Rodrigo Caro (Utrera, 4 ottobre 1573 – Siviglia, 10 agosto 1647) è stato un poeta, storico e presbitero spagnolo del Siglo de Oro.
Nato a Utrera nel 1573, si licenziò in diritto all'Università di Osuna (1590-96); prese gli ordini ecclesiastici ed esercitò per oltre venti anni l'avvocatura nella sua città natale. Si trasferì quindi a Siviglia, dove le sue numerose cariche ecclesiastiche non lo distrassero dagli studi. Le sue opere abbracciano la storia, l'archeologia e la numismatica; ma la passione dell'umanista lo tenne talvolta di qua dalla sana critica. Non solo nelle Antigüedades y principado de la ilustrísima ciudad de Sevilla (Siviglia 1634) e nelle Inscripciones y antigüedad de Utrera (Osuna 1622) si giovò delle false cronache di Flavio Lucio Destro e di Marco Massimo, ma ne difese l'autenticità (1627).[1] L'erudizione del Caro, quando non si strema nel puro fatto biografico (Claros Varones en letras naturales de Sevilla), ma spazia nella storia, si traduce in commosse rievocazioni del passato e ha la sua voce eloquente nella poesia delle cose periture: come nella celebre canzone A las ruinas de Itálica, di cui sono riflessi le poesie A Sevilla e A Carmona.
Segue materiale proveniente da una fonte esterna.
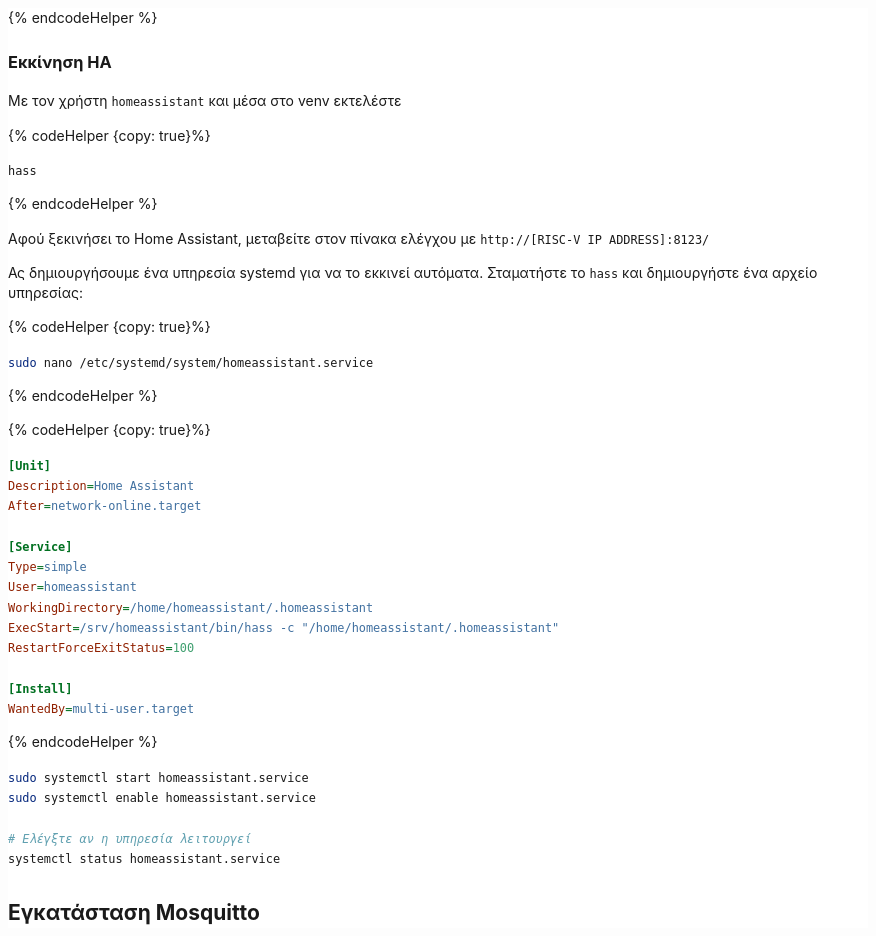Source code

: {% endcodeHelper %}

### Εκκίνηση HA

Με τον χρήστη `homeassistant` και μέσα στο venv εκτελέστε

{% codeHelper {copy: true}%}

```bash
hass
```

{% endcodeHelper %}

Αφού ξεκινήσει το Home Assistant, μεταβείτε στον πίνακα ελέγχου με `http://[RISC-V IP ADDRESS]:8123/`

Ας δημιουργήσουμε ένα υπηρεσία systemd για να το εκκινεί αυτόματα. Σταματήστε το `hass` και δημιουργήστε ένα αρχείο υπηρεσίας:

{% codeHelper {copy: true}%}

```bash
sudo nano /etc/systemd/system/homeassistant.service
```

{% endcodeHelper %}

{% codeHelper {copy: true}%}

```ini
[Unit]
Description=Home Assistant
After=network-online.target

[Service]
Type=simple
User=homeassistant
WorkingDirectory=/home/homeassistant/.homeassistant
ExecStart=/srv/homeassistant/bin/hass -c "/home/homeassistant/.homeassistant"
RestartForceExitStatus=100

[Install]
WantedBy=multi-user.target
```

{% endcodeHelper %}

```bash
sudo systemctl start homeassistant.service
sudo systemctl enable homeassistant.service

# Ελέγξτε αν η υπηρεσία λειτουργεί
systemctl status homeassistant.service
```

## Εγκατάσταση Mosquitto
Il Caro fu buon poeta latino e tradusse felicemente dal latino; ma la sua opera più vitale restano i sei dialoghi Dias geniales ó lúdicros (ed. in Obras, Siviglia 1883-84) che illustrano i giochi giovanili di Grecia e di Roma e documentano credenze e tradizioni del popolo spagnolo.
Nel 1645 rinunciò alla sua cappellania non potendola frequentare a causa di una grave malattia allo stomaco. Morì due anni dopo a 74 anni, il 10 agosto 1647. Caro intrattenne relazioni con numerosi autori, come Francisco de Rioja, Francisco de Quevedo, che incontrò Caro durante un viaggio a Siviglia con il re nel 1624 e Francisco Pacheco.
Le principali opere in prosa di Caro sono:
L'opera più famosa e importante di Caro fu la Canción a las ruinas de Itálica, che entrò a far parte di tutte le antologie di poesia spagnole. Poesia dalla complicata storia testuale (fu rivista più volte dal suo autore), la Canción ha un grande sapore classico. Come tutti i poeti barocchi della scuola sivigliana, il tema delle rovine archeologiche lo affascinava. In questo poema Caro trovò il modo perfetto di esprimere l'impatto prodotto sul suo animo dalle rovine di questo luogo emblematico del passato. Il poema è pieno di passi divenuti famosi e di innovazioni espressive che giustificano la sua fama; la gravità del tono e l'attenta struttura dei versi rendono questa poesia una delle migliori del suo tempo. Marcelino Menéndez y Pelayo pubblicò le sue Opere in Bibliófilos andaluces, XIV e XV, 1883 e 1884.